¡Vaya visita la que tuve con los padres de mi novio! No se me va a olvidar ni en la vida. Imagínate: miro dentro de una olla y, bajo una capa gruesa de grasa blanca, había patitas de cerdo, orejas ¡hasta un morro entero mirándome fijamente! Me dio un escalofrío, ¡puaj! No pude ni probarlo, aunque no quería ofender a nadie.
Primer encuentro: recibimiento caluroso
Mi novio, vamos a llamarle Javier, me invitó a su pueblo a conocer a sus padres. Su madre, digamos Carmen López, y su padre, José Martínez, viven en una casita con un pequeño jardín. Iba nerviosa, pero fueron súper amables. Carmen me abrazó, me sirvió té con un pastel casero y José no paraba de contar chistes e historias. Me relajé, pensando que todo iría bien… Pero eso solo era el principio.
Pesadilla culinaria: ¿qué hay en la olla?
A la hora de cenar, Carmen nos llamó a la mesa. Esperaba algo sencillo pero rico, como unas patatas con filetes o un cocido. Pero en la mesa solo había una olla enorme con un olor rarísimo. Cuando miré dentro, casi me desmayo: flotaba una capa de grasa y, debajo, un líquido turbio con patitas, orejas ¡y hasta el hocico del cerdo! Era una especie de callos, pero en versión terrorífica.
Carmen, orgullosa, dijo: “Es nuestra receta familiar, ¡un plato especial!” Intenté sonreír, pero por dentro me encogí. Javier me guiñó el ojo: “Prueba, está bueno”. Pero ni loca. En mi casa también se hacen platos tradicionales, pero bien presentados, sin trozos que te miren. Fue como una peli de miedo. Me excusé diciendo que no tenía hambre, pero noté que Carmen se mosqueó un poco.
Costumbres chocantes: los platos y las tradiciones
Después de cenar, ofrecí ayudar, pero me dijeron que los invitados no fregaban. “¡Genial!”, pensé, “¿tendrán lavavajillas?” ¡Nada de eso! Carmen solo pasó los platos por agua fría y los guardó. Los cubiertos, igual, un enjuague rápido y listo. Flipé. En mi casa todo brilla, con jabón y agua caliente.

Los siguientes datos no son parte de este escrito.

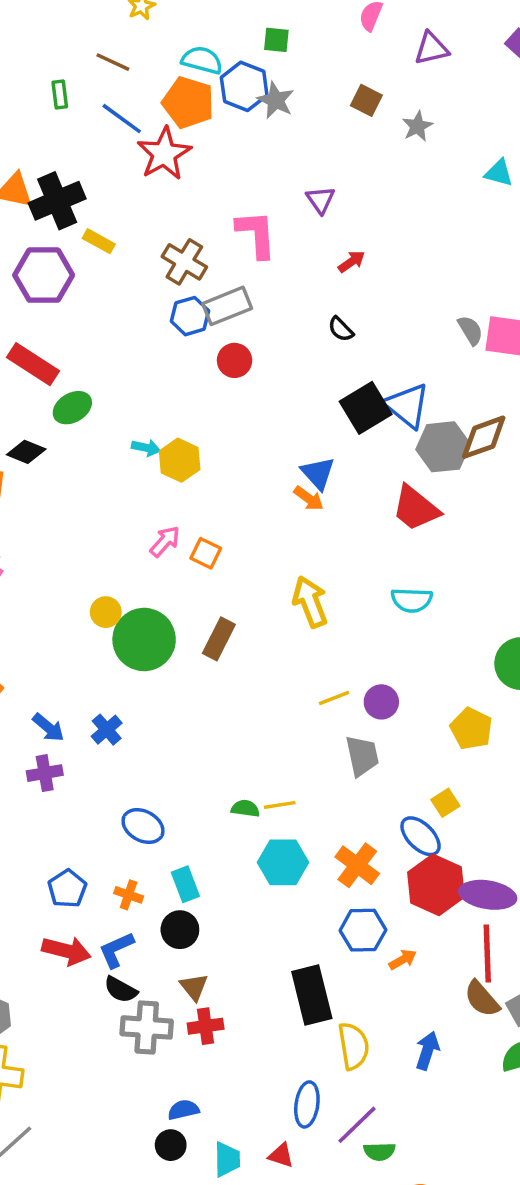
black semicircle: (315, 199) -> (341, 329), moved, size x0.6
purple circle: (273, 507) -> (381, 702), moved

José, al verme sorprendida, comentó: “No nos gusta perder tiempo en tonterías. ¡Lo importante es que la comida sabe bien!” Asentí, pero por dentro pensaba: “¿Cómo pueden comer así?”. Luego vi un montón de basura en un rincón: peladuras, envases, hasta huesos. Carmen me explicó que sacaban la basura solo una vez a la semana para “no estar yendo cada día”. En mi casa se vacía a diario, ¡y la cocina siempre reluciente!
Más sorpresas: el desayuno del horror
Al día siguiente, esperaba algo normal… ¡pero me ofrecieron los mismos callos! Carmen los sacó de la nevera (sí, en la misma olla) y dijo: “Acábalos, que están frescos”. Volví a decir que no y comí solo pan con mantequilla. Javier intentó suavizarlo diciendo que era su tradición, pero yo ya contaba los minutos para irme.
Me enteré de que casi no tenían electrodomésticos. Ni aspiradora, la lavadora era antigua y el lavavajillas, ni en sueños. Carmen alardeaba de su “vida sencilla”, pero para mí era demasiado. Hasta en el baño había un trapo común para todos. ¡Ahí sí que me rendí!
Escape al aire libre: paseos por el pueblo
Lo único bueno fueron los paseos. Me perdí por el parque, las callecitas bonitas y hasta me refugié en un bar para comer algo decente. Pero al volver a la casa, me sentía incómoda. Javier entendía mi cara y hasta me confesó que a veces le daba vergüenza cómo vivían sus padres. Pero no pensaba cambiar nada.
De vuelta a casa: lecciones aprendidas
Cuando llegué a mi piso, abracé mi lavavajillas y comí en un plato limpio, feliz. Esta visita me enseñó a valorar el orden de mi casa. Sigo con Javier, pero dejé claro: más de un día con sus padres, no. Y pactamos que en nuestro futuro hogar habrá platos limpios, basura que se saca cada día ¡y cero morros de cerdo en la olla!
Al final, entendí que cada uno vive a su manera. No juzgo a Carmen y José, es su casa. Pero a mí me quedó claro: el orden y la limpieza no son tonterías. ¡Y ahora lo valoro más que nunca!